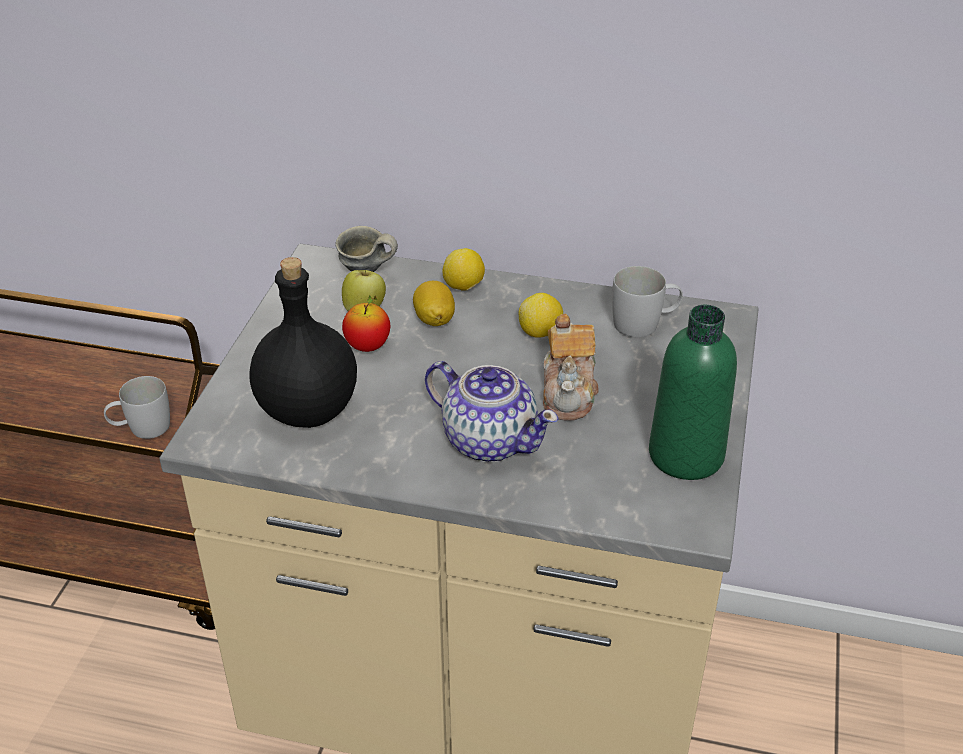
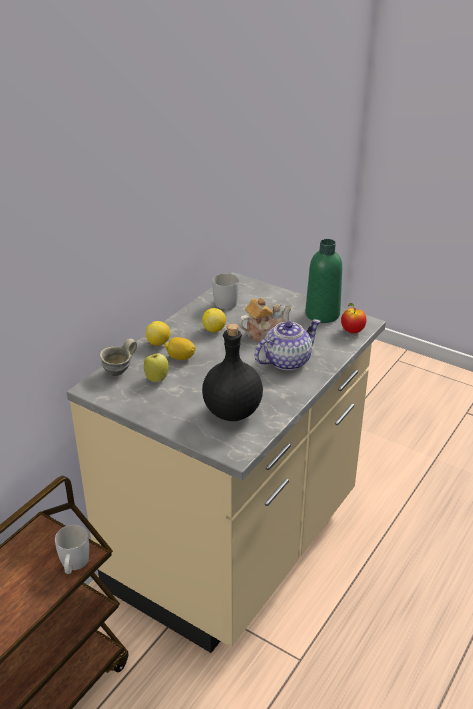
camera: 70 degrees left, 5 degrees down
apple [342,296,390,352] -> apple moved to [341,303,366,333]
teapot [543,314,598,421] -> teapot turned 45 degrees counterclockwise [238,298,292,341]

▶ **Instructions to follow**:
Word for word, print the material above, but without its pictures.

▶ **Response area**:
camera: 70 degrees left, 5 degrees down
apple [342,296,390,352] -> apple moved to [341,303,366,333]
teapot [543,314,598,421] -> teapot turned 45 degrees counterclockwise [238,298,292,341]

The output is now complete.